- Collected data
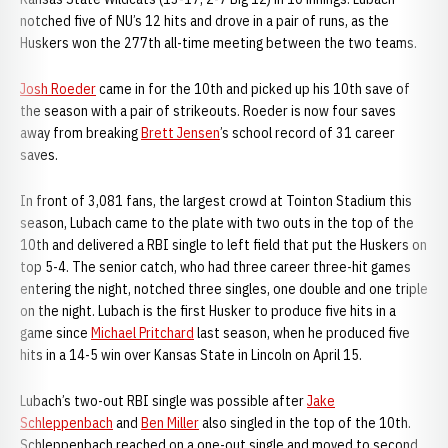
notched five of NU’s 12 hits and drove in a pair of runs, as the
Huskers won the 277th all-time meeting between the two teams.
Josh Roeder
came in for the 10th and picked up his 10th save of
the season with a pair of strikeouts. Roeder is now four saves
away from breaking
Brett Jensen
’s school record of 31 career
saves.
In front of 3,081 fans, the largest crowd at Tointon Stadium this
season, Lubach came to the plate with two outs in the top of the
10th and delivered a RBI single to left field that put the Huskers on
top 5-4. The senior catch, who had three career three-hit games
entering the night, notched three singles, one double and one triple
on the night. Lubach is the first Husker to produce five hits in a
game since
Michael Pritchard
last season, when he produced five
hits in a 14-5 win over Kansas State in Lincoln on April 15.
Lubach’s two-out RBI single was possible after
Jake
Schleppenbach
and
Ben Miller
also singled in the top of the 10th.
Schleppenbach reached on a one-out single and moved to second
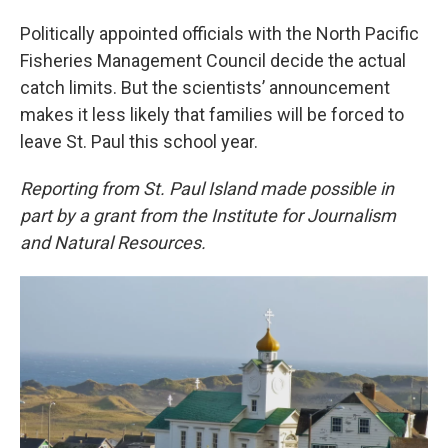
Politically appointed officials with the North Pacific
Fisheries Management Council decide the actual
catch limits. But the scientists’ announcement
makes it less likely that families will be forced to
leave St. Paul this school year.
Reporting from St. Paul Island made possible in
part by a grant from the Institute for Journalism
and Natural Resources.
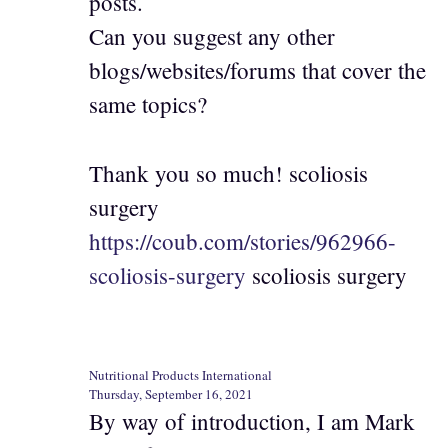
posts.
Can you suggest any other
blogs/websites/forums that cover the
same topics?
Thank you so much! scoliosis
surgery
https://coub.com/stories/962966-
scoliosis-surgery
scoliosis surgery
Nutritional Products International
Thursday, September 16, 2021
By way of introduction, I am Mark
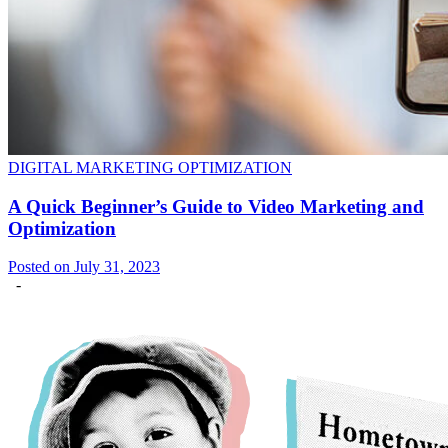
DIGITAL MARKETING OPTIMIZATION
A Quick Beginner’s Guide to Video Marketing and
Optimization
Posted on July 31, 2023
-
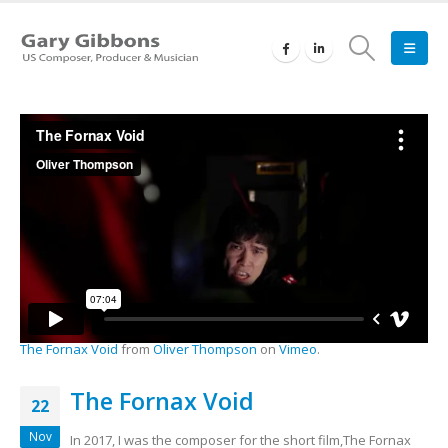
The Fornax Void
from
Oliver Thompson
on
Vimeo
.
The Fornax Void
22
Nov
In 2017, I was the composer for the short film,The Fornax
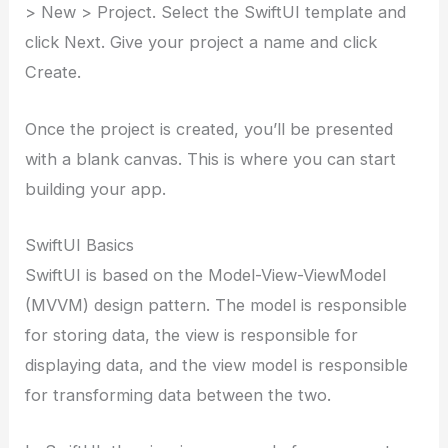
> New > Project. Select the SwiftUI template and
click Next. Give your project a name and click
Create.
Once the project is created, you’ll be presented
with a blank canvas. This is where you can start
building your app.
SwiftUI Basics
SwiftUI is based on the Model-View-ViewModel
(MVVM) design pattern. The model is responsible
for storing data, the view is responsible for
displaying data, and the view model is responsible
for transforming data between the two.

- EXERCISE
Put every line of text from the listing above into a JSON list of strings, one string per line, with blank lines omitted. Leave out the picture markers.

- SOLVED PROBLEM
[
  "notched five of NU’s 12 hits and drove in a pair of runs, as the",
  "Huskers won the 277th all-time meeting between the two teams.",
  "Josh Roeder",
  "came in for the 10th and picked up his 10th save of",
  "the season with a pair of strikeouts. Roeder is now four saves",
  "away from breaking",
  "Brett Jensen",
  "’s school record of 31 career",
  "saves.",
  "In front of 3,081 fans, the largest crowd at Tointon Stadium this",
  "season, Lubach came to the plate with two outs in the top of the",
  "10th and delivered a RBI single to left field that put the Huskers on",
  "top 5-4. The senior catch, who had three career three-hit games",
  "entering the night, notched three singles, one double and one triple",
  "on the night. Lubach is the first Husker to produce five hits in a",
  "game since",
  "Michael Pritchard",
  "last season, when he produced five",
  "hits in a 14-5 win over Kansas State in Lincoln on April 15.",
  "Lubach’s two-out RBI single was possible after",
  "Jake",
  "Schleppenbach",
  "and",
  "Ben Miller",
  "also singled in the top of the 10th.",
  "Schleppenbach reached on a one-out single and moved to second",
  "Politically appointed officials with the North Pacific",
  "Fisheries Management Council decide the actual",
  "catch limits. But the scientists’ announcement",
  "makes it less likely that families will be forced to",
  "leave St. Paul this school year.",
  "Reporting from St. Paul Island made possible in",
  "part by a grant from the Institute for Journalism",
  "and Natural Resources.",
  "posts.",
  "Can you suggest any other",
  "blogs/websites/forums that cover the",
  "same topics?",
  "Thank you so much! scoliosis",
  "surgery",
  "https://coub.com/stories/962966-",
  "scoliosis-surgery",
  "scoliosis surgery",
  "Nutritional Products International",
  "Thursday, September 16, 2021",
  "By way of introduction, I am Mark",
  "DIGITAL MARKETING OPTIMIZATION",
  "A Quick Beginner’s Guide to Video Marketing and",
  "Optimization",
  "Posted on July 31, 2023",
  "-",
  "The Fornax Void",
  "from",
  "Oliver Thompson",
  "on",
  "Vimeo",
  ".",
  "The Fornax Void",
  "22",
  "Nov",
  "In 2017, I was the composer for the short film,The Fornax",
  "> New > Project. Select the SwiftUI template and",
  "click Next. Give your project a name and click",
  "Create.",
  "Once the project is created, you’ll be presented",
  "with a blank canvas. This is where you can start",
  "building your app.",
  "SwiftUI Basics",
  "SwiftUI is based on the Model-View-ViewModel",
  "(MVVM) design pattern. The model is responsible",
  "for storing data, the view is responsible for",
  "displaying data, and the view model is responsible",
  "for transforming data between the two."
]